Man muß die Relationen sehen zwischen dem, was der „Spiegel“ hier für berichtenswert hält, und dem, was tatsächlich ist. Im Grunde ist es eine Frechheit, den Leser mit „Peanuts“ aufzuschrecken, die er als solche nicht erkennt, weil man ihm die Bezugsgrößen verschweigt. Wo es an die 700 Milliarden Steuereinnahmen im Jahr gibt, sollte kein Bundesfinanzminister zum Jammern genötigt sein, wenn es um die Größenordnung von 30 Milliarden oder weniger geht.
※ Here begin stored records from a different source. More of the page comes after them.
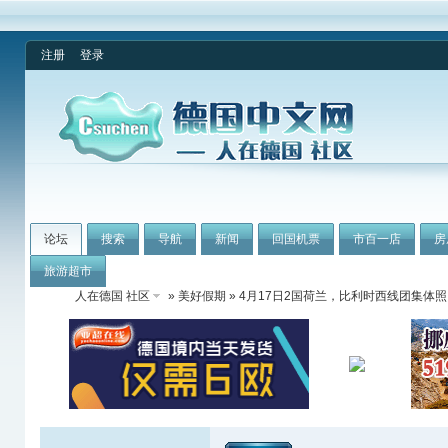
注册
登录
论坛
搜索
导航
新闻
回国机票
市百一店
房
旅游超市
人在德国 社区
»
美好假期
» 4月17日2国荷兰，比利时西线团集体照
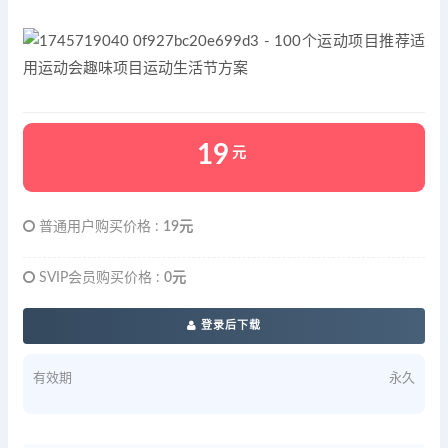
19
元
普通用户购买价格 :
19元
SVIP会员购买价格 :
0元
登录后下载
有效期
永久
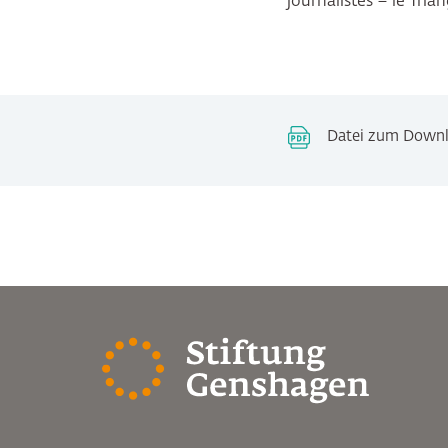
journalistes – le Tria
Datei zum Downlo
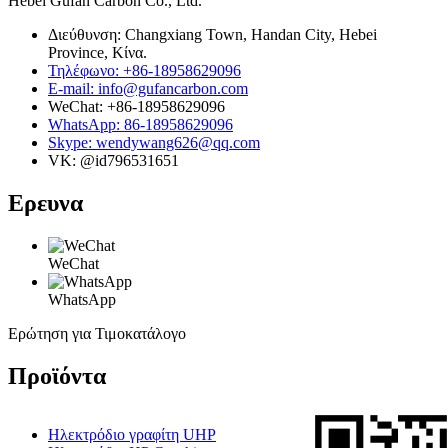
Hebei Gufan Carbon Co., Ltd.
Διεύθυνση: Changxiang Town, Handan City, Hebei
Province, Κίνα.
Τηλέφωνο: +86-18958629096
E-mail: info@gufancarbon.com
WeChat: +86-18958629096
WhatsApp: 86-18958629096
Skype: wendywang626@qq.com
VK: @id796531651
Ερευνα
WeChat
WhatsApp
Ερώτηση για Τιμοκατάλογο
Προϊόντα
Ηλεκτρόδιο γραφίτη UHP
Ein solcher Minister ist Regierungsmitglied und es ist ein alter Hut, daß Regierungen Steuern erhöhen, wann immer ihnen das opportun zu sein scheint – also immer. Steuererhöhungen laufen fast so routiniert ab wie Diätenerhöhungen.

Der deutsche Michel passt allerdings perfekt dazu. Lohnerhöhungen will er, Mindestlohn findet er klasse, aber auf die Idee, endlich einmal für massive Steuersenkungen auf die Straße zu gehen oder gar zu streiken – und eine strikte Haushaltsdisziplin bei der Regierung einzufordern; auf die Idee kommt er nicht. Dabei wäre jede Steuersenkung brutto gleich netto, im Gegensatz zur Lohnerhöhung.

Besser noch: Er finanziert mit seinem Geld z.B.die am aufwendigsten gebauten Straßen der Welt, seine in aller Welt bewunderten Autobahnen. Mehrere hundert Seiten dick sind die Aktenordner, in denen geregelt ist, welchen Neigungswinkel eine Autobahnkurve bei welchem Radius haben muß, wieviel Wasser in welcher Zeit pro Quadratzentimeter abfließen können muß – und vieles mehr. Er kauft sich u.U. sogar Autos, welche über eine Zusatz-Ölpumpe verfügen, die einzig und allein dafür da ist, innermotorische Fliehkräfte des Öls in schnell gefahrenen Kurven auszugleichen – und nur, um sich im Anschluß angeregt über Pro & Contra eines generellen Tempolimits zu unterhalten.

Da muß man sich nicht wundern, wenn der „Spiegel“ Leser hat, die sich für Besserwisser halten, weil man ihnen ein paar vergleichsweise kleine Zahlen vorsetzt, die ihnen persönlich imposant vorkommen. Ein deutscher Bundesfinanzminister, der sich wegen 30 Mrd. den Kopf zerbricht, ist einfach keine Story wert. Man kann natürlich eine daraus machen, wenn man das Wesentliche unter den Tisch fallen läßt. Und man kann schon wieder eine daraus machen, wenn sich der Fiskus diese 30 Mrd. Milliarden z.B. über die Angleichung der Mineralösteuer auf Diesel zum größten Teil zurückholt. Mit Kokolores kann man im Grunde jeden Tag irgendwelche Stories produzieren und als „Aufregerchen“ präsentieren. Der „Spiegel“ beherrscht diese Kunst meisterlich.